■ 所给文本:

ACM学习历程—Codeforces Round #354 (Div. 2)

http://codeforces.com/contest/676

allzysyz学弟和hqwhqwhq的邀请下,打了我的第三场CF。。。

毕竟在半夜。。所以本来想水到12点就去睡觉的。。。结果一下次过了三题,发现第四题是个bfs,就打到了12:30.。。。BC貌似是没有了,不知道后面还会不会有,最近就打CF为主吧。。

 

A题:

http://codeforces.com/problemset/problem/676/A

应该算是比较水吧。没有什么坑点。直接枚举最大值在最左最右侧和最小值在最左最右侧四种情况。

 

代码:

#include <iostream>
#include <cstdio>
#include <cstdlib>
#include <cmath>
#include <cstring>
#include <algorithm>
#include <set>
#include <map>
#include <queue>
#include <vector>
#include <string>
#define LL long long

using namespace std;

int main()
{
    //freopen("test.in", "r", stdin);
    //freopen("test.out", "w", stdout);
    int n, t, indexone, indexn;
    while (scanf("%d", &n) != EOF)
    {
        for (int i = 0; i < n; ++i)
        {
            scanf("%d", &t);
            if (t == 1) indexone = i;
            if (t == n) indexn = i;
        }
        printf("%d\n", max(max(indexone, n-1-indexone), max(indexn, n-1-indexn)));
    }
    return 0;
}
View Code

 

B题:

http://codeforces.com/problemset/problem/676/B

ccpc热身赛一题的简化版,首先我可以把所有的酒强行先倒入第一杯,然后让它一层一层往下流。暴力模拟一遍就可以了。上一层的第i杯,会流入下一层的第i杯和第i+1杯。

 

代码:

#include <iostream>
#include <cstdio>
#include <cstdlib>
#include <cmath>
#include <cstring>
#include <algorithm>
#include <set>
#include <map>
#include <queue>
#include <vector>
#include <string>
#define LL long long

using namespace std;

double a[2][10000];

int main()
{
    //freopen("test.in", "r", stdin);
    //freopen("test.out", "w", stdout);
    int n, t, ans;
    double tmp;
    while (scanf("%d%d", &n, &t) != EOF)
    {
        bool flag;
        ans = 0;
        a[1][1] = t;
        for (int i = 1; i <= n; ++i)
        {
            memset(a[(i+1)%2], 0, sizeof(a[(i+1)%2]));
            flag = true;
            for (int j = 1; j <= i; ++j)

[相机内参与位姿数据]

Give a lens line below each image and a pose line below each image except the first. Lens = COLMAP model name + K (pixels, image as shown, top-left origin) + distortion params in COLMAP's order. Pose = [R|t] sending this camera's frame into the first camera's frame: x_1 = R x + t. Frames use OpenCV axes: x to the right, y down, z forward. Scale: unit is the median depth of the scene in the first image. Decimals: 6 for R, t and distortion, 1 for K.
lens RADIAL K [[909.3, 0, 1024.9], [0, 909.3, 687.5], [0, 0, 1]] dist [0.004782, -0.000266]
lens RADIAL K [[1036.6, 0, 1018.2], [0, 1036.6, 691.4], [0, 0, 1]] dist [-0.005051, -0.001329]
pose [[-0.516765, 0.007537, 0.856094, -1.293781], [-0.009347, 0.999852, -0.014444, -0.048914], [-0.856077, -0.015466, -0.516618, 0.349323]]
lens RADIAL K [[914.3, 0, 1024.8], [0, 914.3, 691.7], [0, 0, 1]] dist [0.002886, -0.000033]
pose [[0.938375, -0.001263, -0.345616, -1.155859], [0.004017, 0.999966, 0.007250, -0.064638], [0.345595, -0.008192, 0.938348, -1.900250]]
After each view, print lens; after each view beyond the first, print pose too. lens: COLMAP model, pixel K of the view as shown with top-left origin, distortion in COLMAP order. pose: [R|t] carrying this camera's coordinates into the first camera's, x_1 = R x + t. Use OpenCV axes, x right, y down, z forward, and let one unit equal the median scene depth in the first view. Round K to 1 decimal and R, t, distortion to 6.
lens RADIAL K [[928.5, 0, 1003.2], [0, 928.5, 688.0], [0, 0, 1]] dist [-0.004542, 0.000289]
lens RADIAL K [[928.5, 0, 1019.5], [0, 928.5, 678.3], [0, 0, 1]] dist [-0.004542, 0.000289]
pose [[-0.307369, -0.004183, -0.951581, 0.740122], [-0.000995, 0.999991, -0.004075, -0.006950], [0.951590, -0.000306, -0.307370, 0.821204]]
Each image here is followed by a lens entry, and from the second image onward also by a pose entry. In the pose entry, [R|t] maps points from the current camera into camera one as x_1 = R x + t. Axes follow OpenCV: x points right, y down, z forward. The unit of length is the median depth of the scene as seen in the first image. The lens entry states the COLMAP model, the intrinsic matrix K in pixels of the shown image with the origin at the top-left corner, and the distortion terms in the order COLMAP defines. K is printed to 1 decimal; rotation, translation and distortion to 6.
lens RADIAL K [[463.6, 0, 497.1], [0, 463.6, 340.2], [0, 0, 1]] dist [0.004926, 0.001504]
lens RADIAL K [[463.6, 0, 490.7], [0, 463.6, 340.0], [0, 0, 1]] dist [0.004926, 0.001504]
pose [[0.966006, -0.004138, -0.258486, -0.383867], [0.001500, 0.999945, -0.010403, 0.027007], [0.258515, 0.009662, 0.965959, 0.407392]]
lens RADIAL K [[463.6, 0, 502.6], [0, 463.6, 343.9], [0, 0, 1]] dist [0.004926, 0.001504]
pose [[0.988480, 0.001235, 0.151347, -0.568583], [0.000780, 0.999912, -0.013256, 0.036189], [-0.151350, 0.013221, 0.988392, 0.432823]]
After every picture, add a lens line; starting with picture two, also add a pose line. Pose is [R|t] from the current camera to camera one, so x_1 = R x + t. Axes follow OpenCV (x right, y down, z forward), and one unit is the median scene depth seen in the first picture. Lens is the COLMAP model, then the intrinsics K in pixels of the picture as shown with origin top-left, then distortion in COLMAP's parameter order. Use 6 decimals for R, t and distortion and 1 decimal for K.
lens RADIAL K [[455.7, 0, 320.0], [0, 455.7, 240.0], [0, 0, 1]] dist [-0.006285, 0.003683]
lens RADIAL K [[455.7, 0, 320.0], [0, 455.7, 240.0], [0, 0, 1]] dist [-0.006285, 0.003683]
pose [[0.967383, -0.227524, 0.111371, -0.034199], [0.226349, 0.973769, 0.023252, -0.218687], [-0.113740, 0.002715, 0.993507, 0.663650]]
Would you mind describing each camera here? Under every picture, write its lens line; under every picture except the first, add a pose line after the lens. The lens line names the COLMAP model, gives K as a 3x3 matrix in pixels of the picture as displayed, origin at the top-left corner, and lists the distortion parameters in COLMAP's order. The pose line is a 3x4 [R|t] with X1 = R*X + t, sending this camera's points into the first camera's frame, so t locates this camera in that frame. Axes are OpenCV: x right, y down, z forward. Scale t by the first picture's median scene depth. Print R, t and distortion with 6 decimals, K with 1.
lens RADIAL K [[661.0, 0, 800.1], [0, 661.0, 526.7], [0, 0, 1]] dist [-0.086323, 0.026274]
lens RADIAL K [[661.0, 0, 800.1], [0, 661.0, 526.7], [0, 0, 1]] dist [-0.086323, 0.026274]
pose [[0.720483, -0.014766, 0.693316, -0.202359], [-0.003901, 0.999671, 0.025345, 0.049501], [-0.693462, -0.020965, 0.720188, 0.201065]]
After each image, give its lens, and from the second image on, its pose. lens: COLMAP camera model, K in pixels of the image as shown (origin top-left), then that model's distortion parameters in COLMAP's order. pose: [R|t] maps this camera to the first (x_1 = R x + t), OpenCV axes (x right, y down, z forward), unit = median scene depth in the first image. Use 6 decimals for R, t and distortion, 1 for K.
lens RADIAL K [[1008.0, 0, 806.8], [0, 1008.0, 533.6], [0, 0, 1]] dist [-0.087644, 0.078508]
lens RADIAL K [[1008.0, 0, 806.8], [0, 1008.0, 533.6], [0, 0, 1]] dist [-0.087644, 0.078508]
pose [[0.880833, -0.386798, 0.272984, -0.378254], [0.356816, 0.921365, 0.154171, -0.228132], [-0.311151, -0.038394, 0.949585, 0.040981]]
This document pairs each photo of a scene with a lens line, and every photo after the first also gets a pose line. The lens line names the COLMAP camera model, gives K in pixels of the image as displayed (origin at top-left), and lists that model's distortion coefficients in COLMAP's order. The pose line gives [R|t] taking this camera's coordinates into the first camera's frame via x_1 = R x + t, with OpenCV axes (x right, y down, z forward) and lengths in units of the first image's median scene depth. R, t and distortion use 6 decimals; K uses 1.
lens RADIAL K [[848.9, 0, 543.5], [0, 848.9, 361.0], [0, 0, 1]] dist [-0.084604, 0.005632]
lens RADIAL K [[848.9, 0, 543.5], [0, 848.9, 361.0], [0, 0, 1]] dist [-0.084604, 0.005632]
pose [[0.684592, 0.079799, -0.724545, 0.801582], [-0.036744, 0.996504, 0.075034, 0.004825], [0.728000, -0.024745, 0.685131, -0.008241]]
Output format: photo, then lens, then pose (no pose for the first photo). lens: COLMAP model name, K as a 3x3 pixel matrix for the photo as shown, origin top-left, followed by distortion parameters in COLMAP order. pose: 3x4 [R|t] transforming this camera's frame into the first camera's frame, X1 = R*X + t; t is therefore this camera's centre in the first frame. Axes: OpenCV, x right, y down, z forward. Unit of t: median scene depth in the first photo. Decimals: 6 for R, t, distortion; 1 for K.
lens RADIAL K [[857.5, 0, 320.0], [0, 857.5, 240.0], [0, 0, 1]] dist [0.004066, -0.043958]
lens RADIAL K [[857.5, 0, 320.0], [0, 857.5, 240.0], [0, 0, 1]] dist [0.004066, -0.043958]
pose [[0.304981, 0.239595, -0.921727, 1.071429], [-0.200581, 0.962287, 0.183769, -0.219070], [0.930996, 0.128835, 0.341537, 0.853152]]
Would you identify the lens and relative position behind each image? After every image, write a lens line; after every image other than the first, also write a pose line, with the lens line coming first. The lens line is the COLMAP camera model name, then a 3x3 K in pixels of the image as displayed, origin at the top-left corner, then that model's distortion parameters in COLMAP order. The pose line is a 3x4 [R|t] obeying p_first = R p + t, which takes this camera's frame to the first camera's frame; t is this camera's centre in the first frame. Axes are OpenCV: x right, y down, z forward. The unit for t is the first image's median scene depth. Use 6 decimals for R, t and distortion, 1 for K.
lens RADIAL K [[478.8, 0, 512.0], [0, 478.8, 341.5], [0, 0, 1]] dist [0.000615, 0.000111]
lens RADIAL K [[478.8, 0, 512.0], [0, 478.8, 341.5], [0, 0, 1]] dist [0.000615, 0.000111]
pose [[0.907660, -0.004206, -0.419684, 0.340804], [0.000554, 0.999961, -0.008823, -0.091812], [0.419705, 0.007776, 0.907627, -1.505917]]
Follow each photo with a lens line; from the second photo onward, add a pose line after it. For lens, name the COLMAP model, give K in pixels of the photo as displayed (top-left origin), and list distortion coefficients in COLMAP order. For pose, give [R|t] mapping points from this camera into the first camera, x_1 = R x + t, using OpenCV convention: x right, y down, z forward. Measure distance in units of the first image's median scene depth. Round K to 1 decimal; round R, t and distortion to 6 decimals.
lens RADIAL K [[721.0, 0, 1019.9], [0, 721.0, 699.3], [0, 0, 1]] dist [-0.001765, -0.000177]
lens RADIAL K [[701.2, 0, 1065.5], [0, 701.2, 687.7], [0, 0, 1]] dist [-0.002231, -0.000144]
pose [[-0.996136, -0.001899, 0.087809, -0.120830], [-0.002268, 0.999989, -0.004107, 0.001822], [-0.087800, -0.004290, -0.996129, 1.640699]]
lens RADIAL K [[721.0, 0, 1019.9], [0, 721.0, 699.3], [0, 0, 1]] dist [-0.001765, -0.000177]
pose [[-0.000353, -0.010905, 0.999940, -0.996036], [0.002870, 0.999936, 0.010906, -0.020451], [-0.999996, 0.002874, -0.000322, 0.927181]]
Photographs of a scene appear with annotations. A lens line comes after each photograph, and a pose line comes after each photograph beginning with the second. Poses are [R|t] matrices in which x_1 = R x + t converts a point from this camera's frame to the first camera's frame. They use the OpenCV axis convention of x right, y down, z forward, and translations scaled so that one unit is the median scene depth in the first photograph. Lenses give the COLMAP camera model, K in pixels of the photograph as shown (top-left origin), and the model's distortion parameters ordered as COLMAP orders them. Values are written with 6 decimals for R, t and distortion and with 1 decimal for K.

■ 您的任务:
1) 根据 Codeforces Round #354 题解对 B 题的说明，上一层的第 i 杯酒会流入哪些杯子？
2) 请从 Codeforces Round #354 题解所示最后一行之后续写该题解。

■ 参考答案:
1) 流入下一层的第 i 杯和第 i+1 杯。

2)
            {
                if (a[i%2][j] >= 1)
                {
                    tmp = a[i%2][j]-1;
                    ans++;
                    a[(i+1)%2][j] += tmp/2.0;
                    a[(i+1)%2][j+1] += tmp/2.0;
                    flag = false;
                }
            }
            if (flag) break;
        }
        printf("%d\n", ans);
    }
    return 0;
}
View Code

 

C题:

http://codeforces.com/problemset/problem/676/C

当时比较直接的想法就先求出把前i段都变成同样字符的代价的所有前缀和suma, sumb。这样就可以求解任意区间变成同样字符的代价了。

然后枚举区间左值,二分区间右值。就可以求解了。这样的复杂度是nlogn

但是考虑到区间右值其实具有单调性。于是我可以从后往前遍历区间左值,那么区间右值要么不变,要么是上一次的位置往前移动。于是用两个指针就可以2n时间内完成了。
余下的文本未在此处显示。